On Wednesday, the Red Cross stated that its workers discovered 115 bodies in the Central African Republic town of Bangassou where, last Saturday, anti-Balaka armed men attacked the base of the U.N. mission in the CAR (MINUSCA). The armed men then attacked the Muslim neighborhood of Tokoyo. On Monday, violence erupted in the town of Bria, where Médecins Sans Frontières treated 24 wounded, and nearly 1,000 civilians were forced to seek refuge near the U.N. base. Last week, a three-day clash in the town of Alindao between anti-Balaka fighters and an ex-Séléka group killed 100 and displaced 8,500 people. The recent string of attacks have killed six U.N. peacekeepers, the deadliest attack on MINUSCA since its inception in 2014.

United Nations spokespeople expressed “great alarm” over the spread of the fighting. Moreover, the organization has stated that the absence of violent fighting in the capital Bangui and other large cities in the CAR could be undermined by the recent increase in violence in rural areas. The U.N. plans to deploy more peacekeeping troops in response to the recent spike in violence.

The Central African Republic has been marred by ethno-political conflict since 2013 when a coalition of mainly Muslim rebels (named Séléka) overthrew the government in March 2013. The group has since been dismantled but there remains a fraction of it, the ex Sélékas. They are now opposed by the majority Christian anti-Balaka militia.

Côte d’Ivoire mutiny ends

On Tuesday, May 16, soldiers in Côte d’Ivoire struck a deal with the government to end their four-day mutiny over bonus payments promised to end a similar mutiny in January. The government has already paid out 8,400 soldiers with 5 million CFA francs each ($8,400), but the collapse in the price of cocoa, the country’s main export, has put pressure on the government’s finances. The new deal promises an “immediate” bonus payment of 5 million CFA francs to 8,400 mutineers as well as another 2 million CFA francs to be paid at the end of June.

Already, soldiers are returning to their barracks and have withdrawn from Bouake, the country’s second-largest city, which they had cut off from the rest of the country on Saturday.
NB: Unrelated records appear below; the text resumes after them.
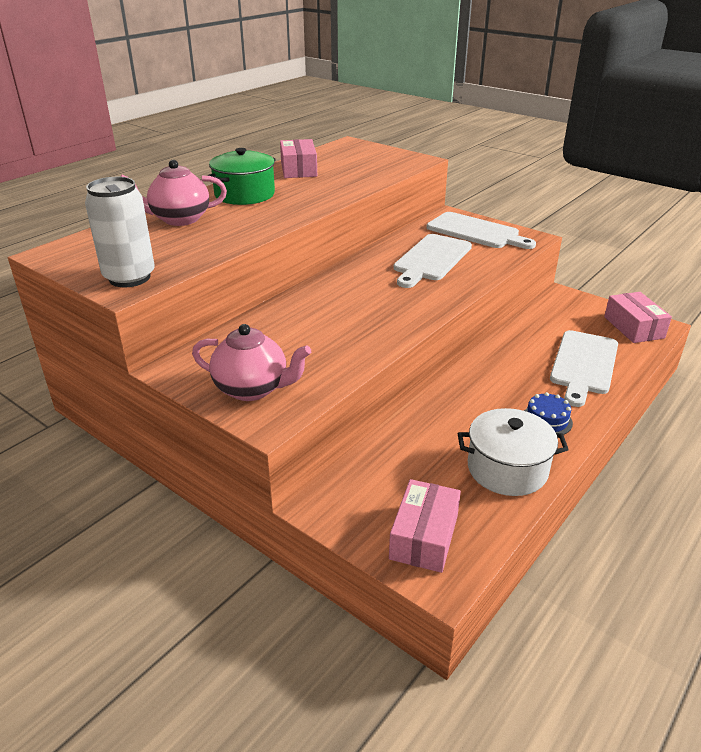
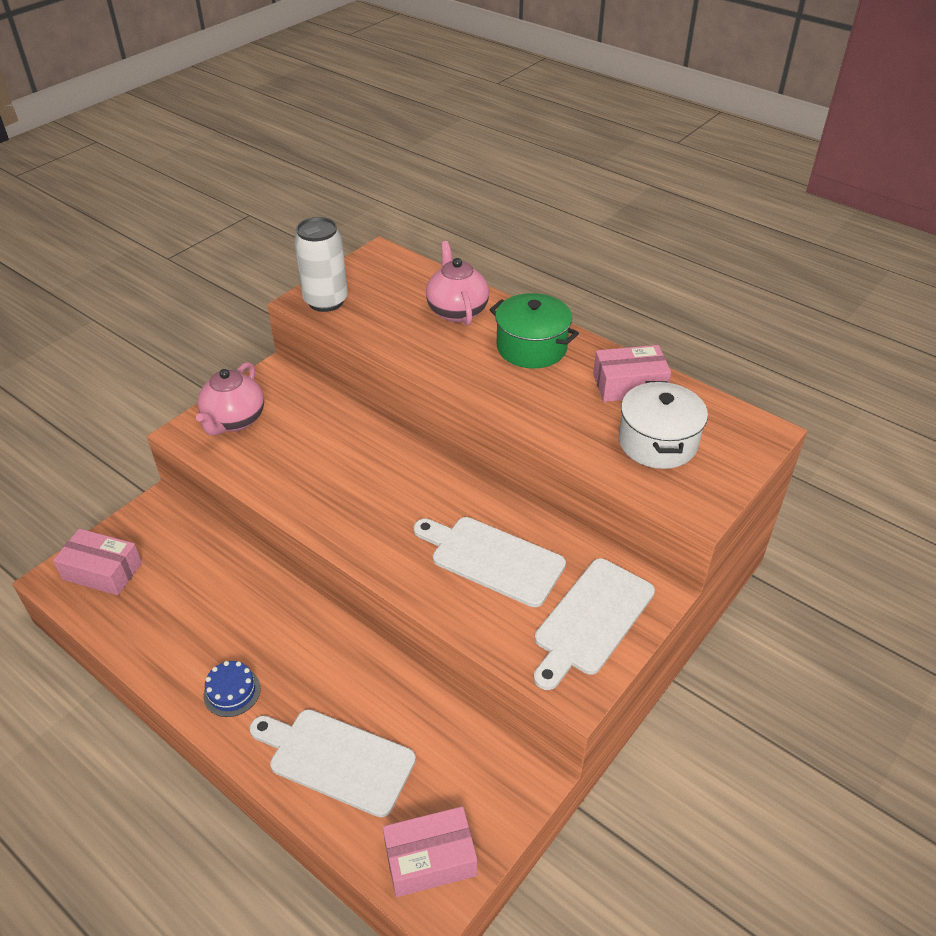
camera: 90 degrees right, 10 degrees up
white pot [458,408,569,496] -> white pot moved to [619,381,708,469]

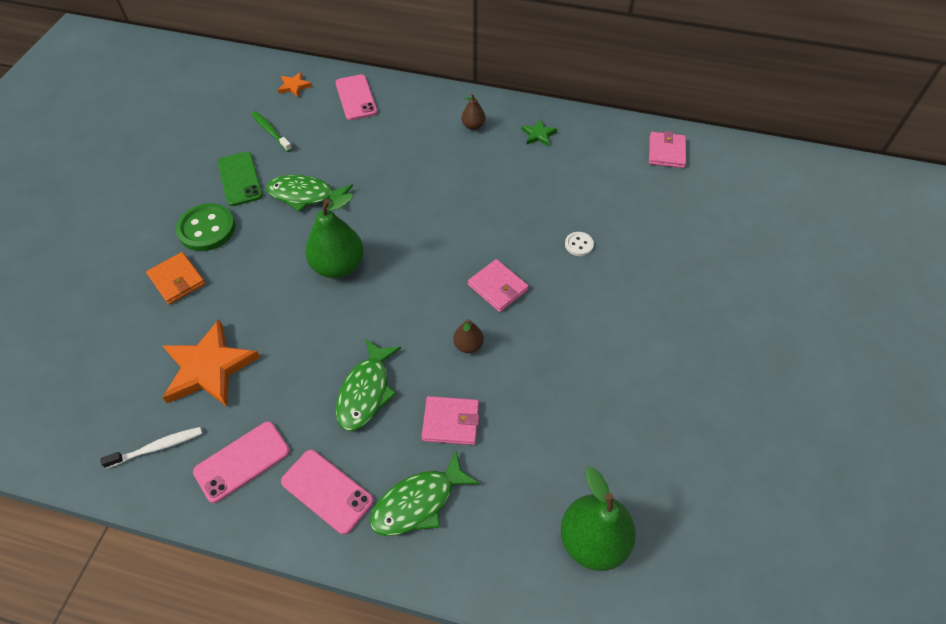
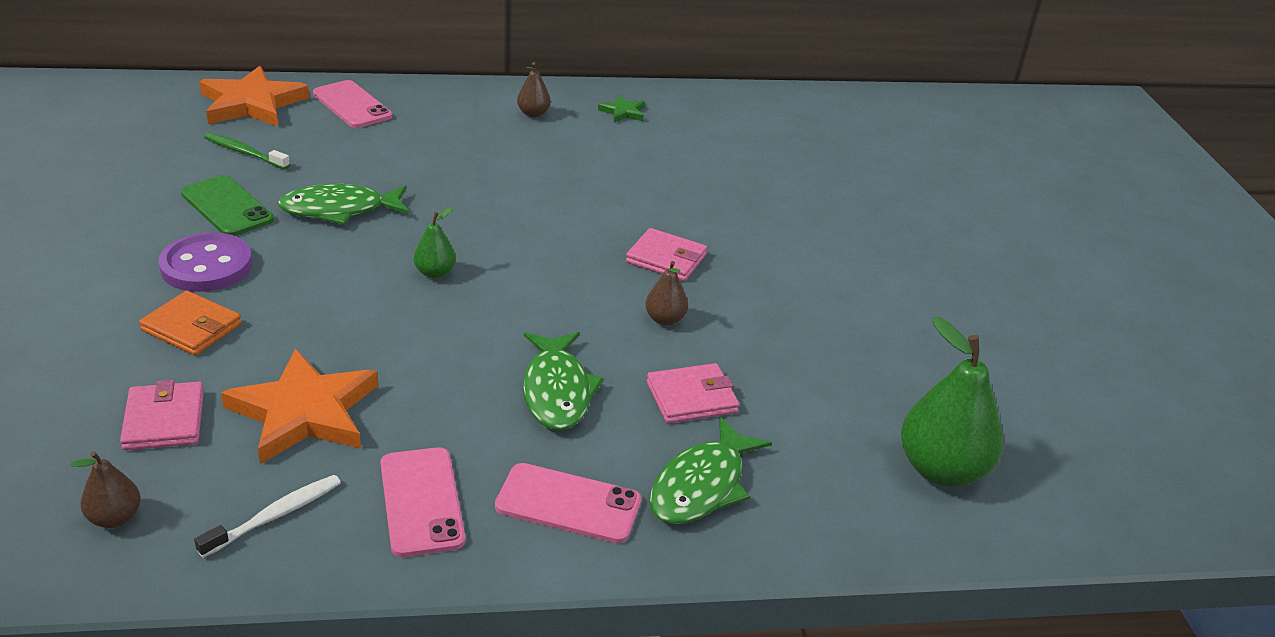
camera: 25 degrees left, 20 degrees down
green button [176,203,236,251] -> purple button [158,232,252,292]
pink phone [193,422,290,503] -> pink phone turned 45 degrees counterclockwise [380,447,465,557]
orange star [278,72,312,98] -> orange star [199,66,310,126], size x2.12
green pear [305,193,364,279] -> green pear [414,207,456,279], size x0.50
white button [565,232,594,256] -> none
pink wallet [649,131,686,168] -> pink wallet moved to [120,380,204,450]
none -> brown pear [70,451,141,528]

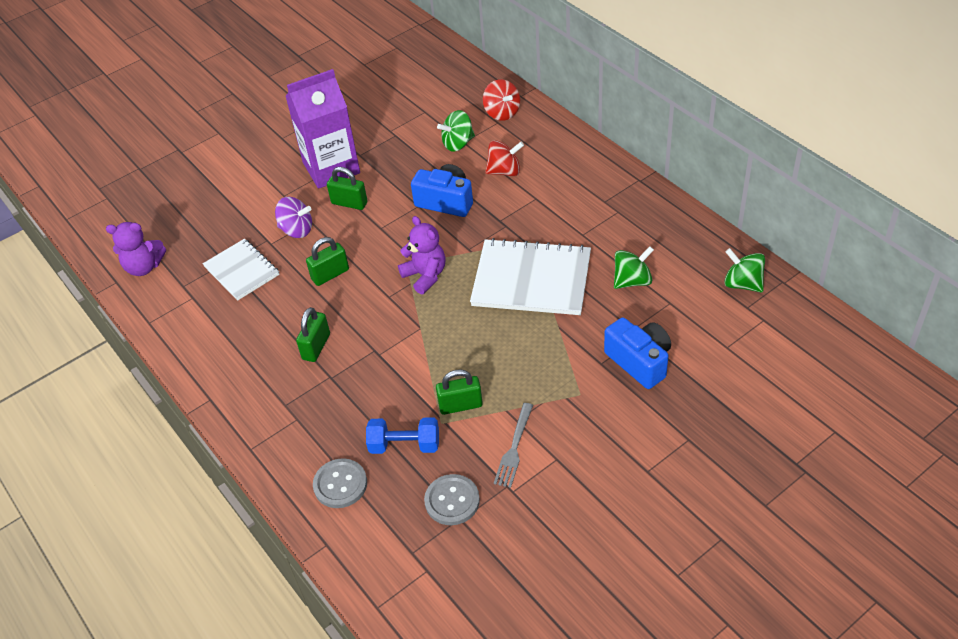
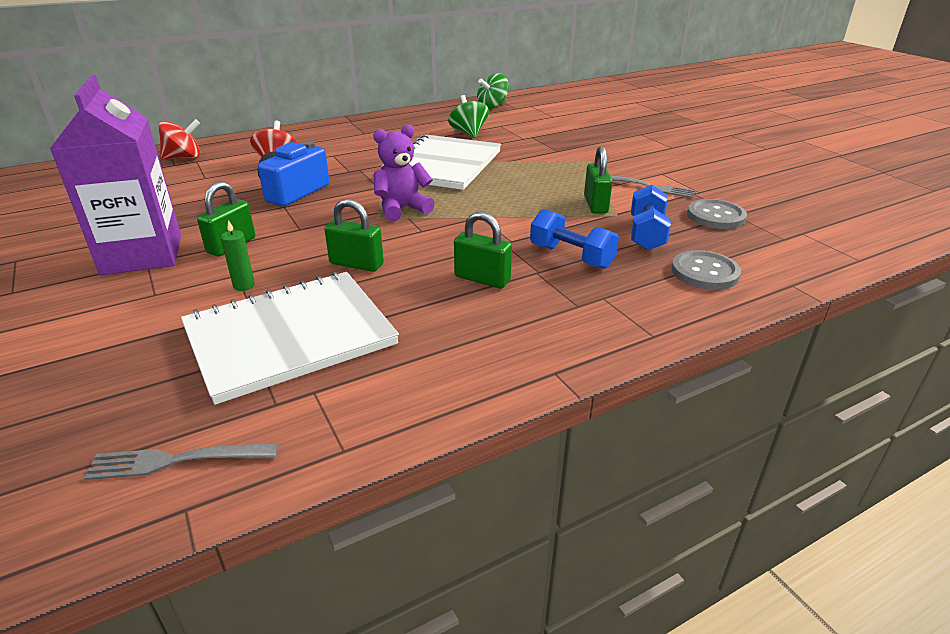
camera: 85 degrees left, 15 degrees down
purple teddy bear [106,222,166,276] -> grey fork [84,443,279,480]
white notebook [203,239,280,301] -> white notebook [181,272,399,405], size x1.64
purple spinning top [275,197,312,238] -> green candle [221,220,255,291]
green padlock [306,237,349,286] -> green padlock turned 45 degrees counterclockwise [324,199,384,272]
green spinning top [437,110,475,152] -> none
blue camera [604,317,671,389] -> none
none -> blue dumbbell [530,209,619,269]

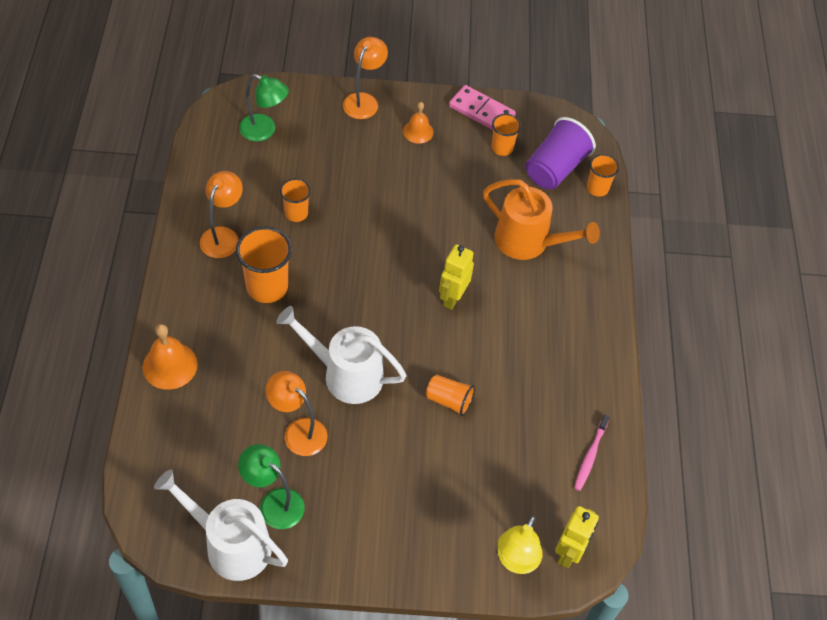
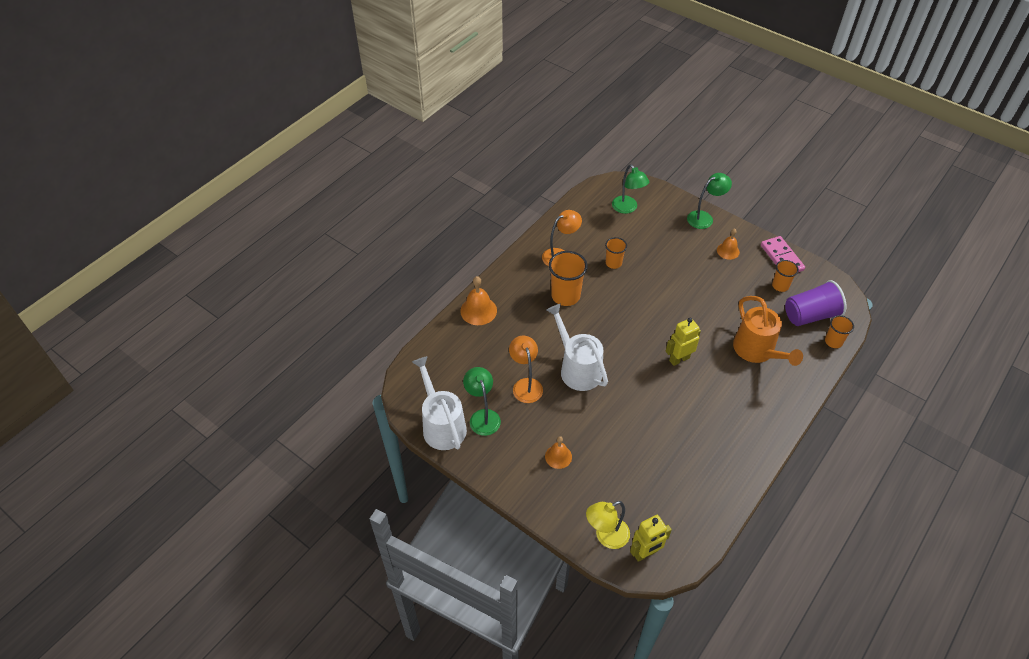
camera: 40 degrees right, 5 degrees down
orange lamp [343,37,388,119] -> green lamp [687,173,732,229]
orange cup [426,375,475,416] -> none
pink toothbrush [574,415,610,491] -> none
none -> orange bell [545,436,572,469]

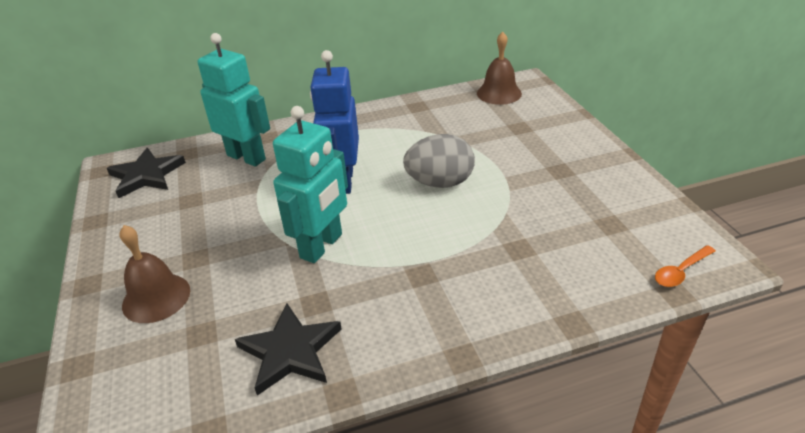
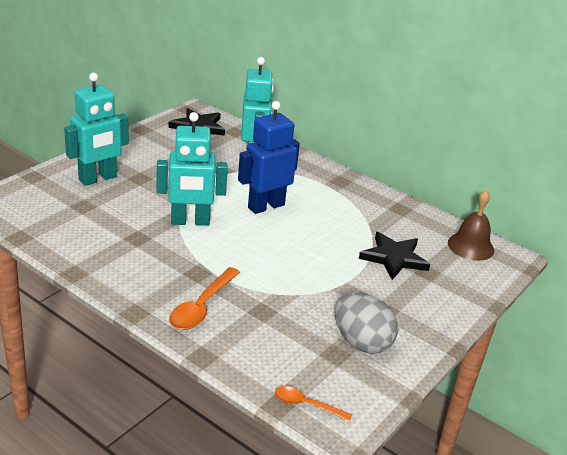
camera: 50 degrees right, 5 degrees down
brown bell [120,225,190,323] -> turquoise robot [64,73,129,186]
black star [235,303,342,396] -> black star moved to [359,232,430,280]
grey egg [403,134,475,188] -> grey egg moved to [335,292,398,354]
none -> orange spoon [169,267,240,330]

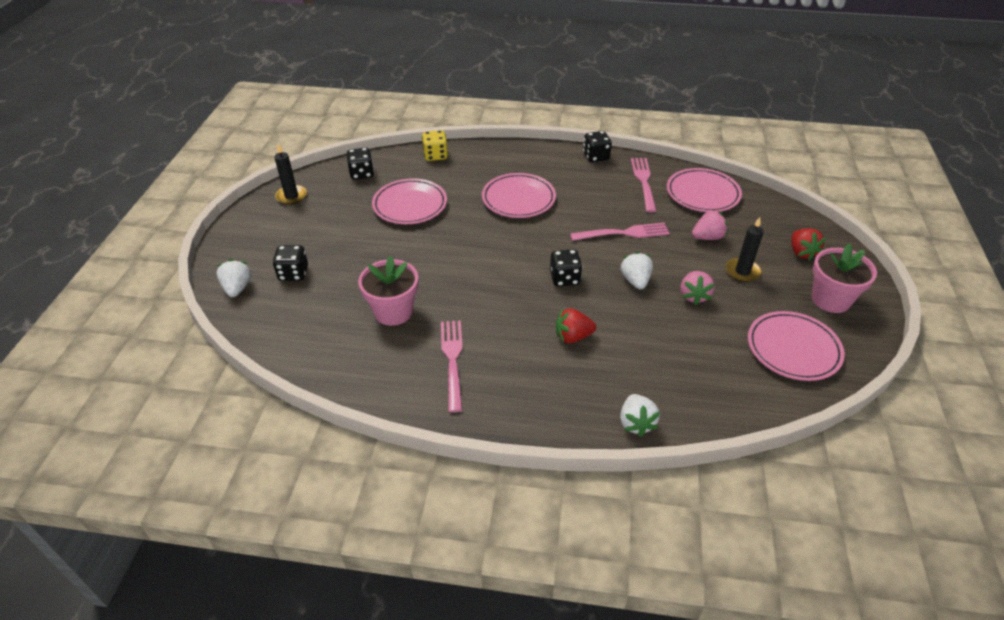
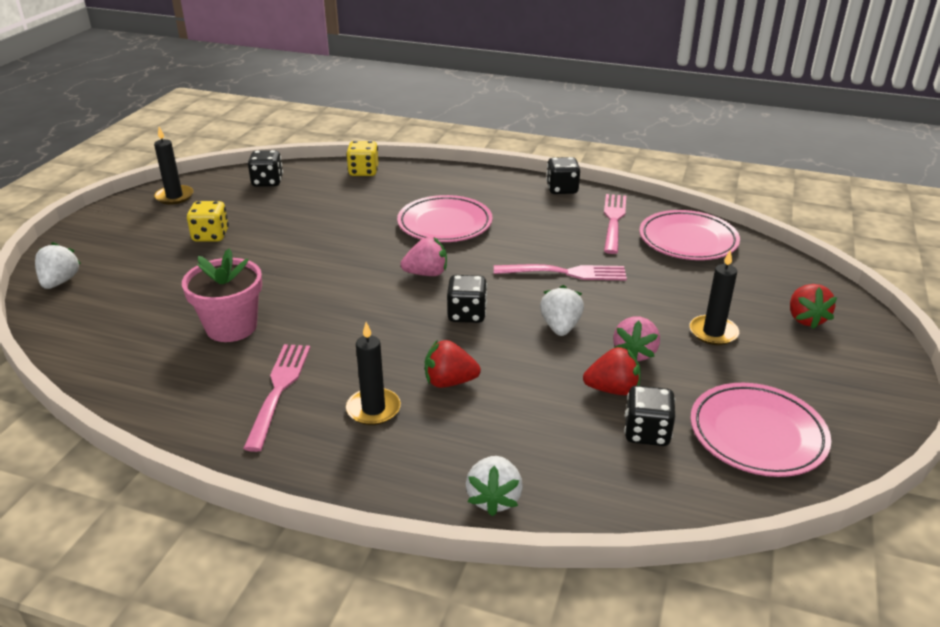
camera: 10 degrees right, 10 degrees down
black dice [273,245,308,281] -> black dice moved to [624,385,675,446]
pink plate [372,178,447,224] -> none
pink strawberry [692,209,728,240] -> pink strawberry moved to [401,237,447,276]
pink flower pot [811,244,877,313] -> none
none -> yellow dice [187,201,229,242]
none -> black candle [346,322,401,425]
none -> red strawberry [583,347,641,395]

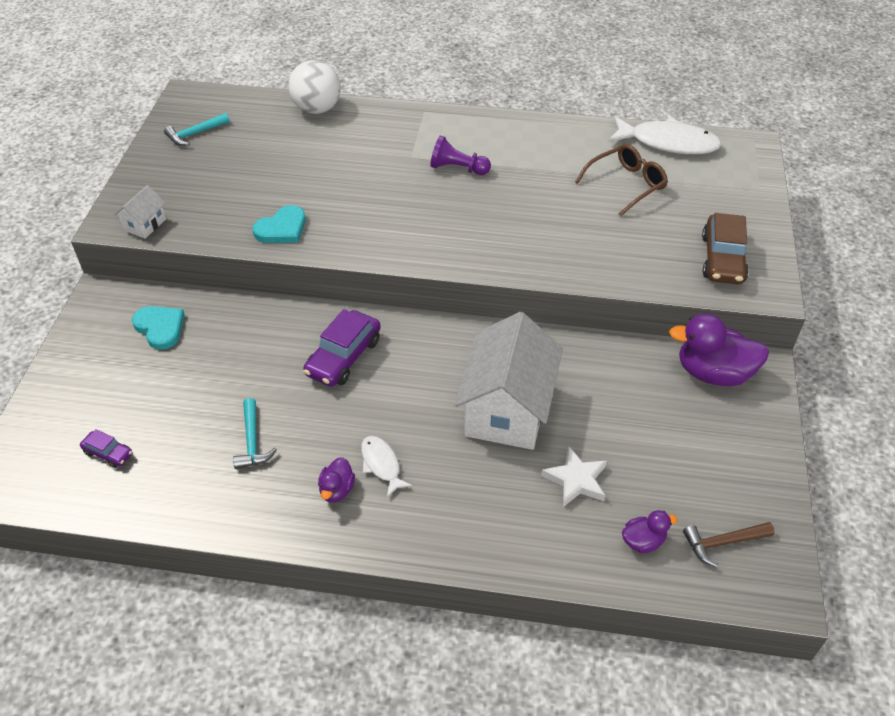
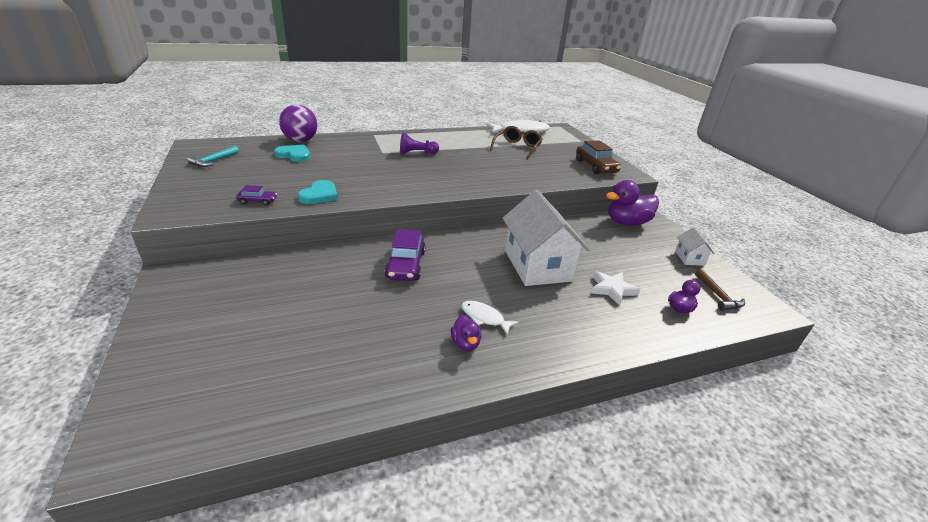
camera: 30 degrees left, 15 degrees down
purple car [80,429,132,468] -> purple car moved to [236,185,277,205]
white house [114,185,166,239] -> white house moved to [675,227,714,266]
turquoise heart [132,306,185,350] -> turquoise heart moved to [274,145,310,162]
turquoise hammer [233,398,277,469] -> none
white ball [288,60,341,114] -> purple ball [279,104,318,142]
brown hammer [683,522,775,567] -> brown hammer turned 60 degrees counterclockwise [695,269,745,311]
During the mutiny, renegade soldiers had also taken control of the national military headquarters and defense ministry in Abidjan. Sporadic gunfire was reported across the country, and NPR reports two deaths and nine wounded citizens.

In line with a recent trend of regional activism, West African leaders called for peace and an end to the mutiny in Côte d’Ivoire. On Monday, on behalf of ECOWAS (Economic Community of West African States), President Ellen Johnson Sirleaf of Liberia issued a statement instructing the mutineers to end their campaign, stop the violence, and allow citizens to resume their normal activities. Nigerian Acting President Yemi Osinbajo similarly called for an end of the mutiny, discussing the issue with both Sirleaf and Ivorian President Alassane Outtara.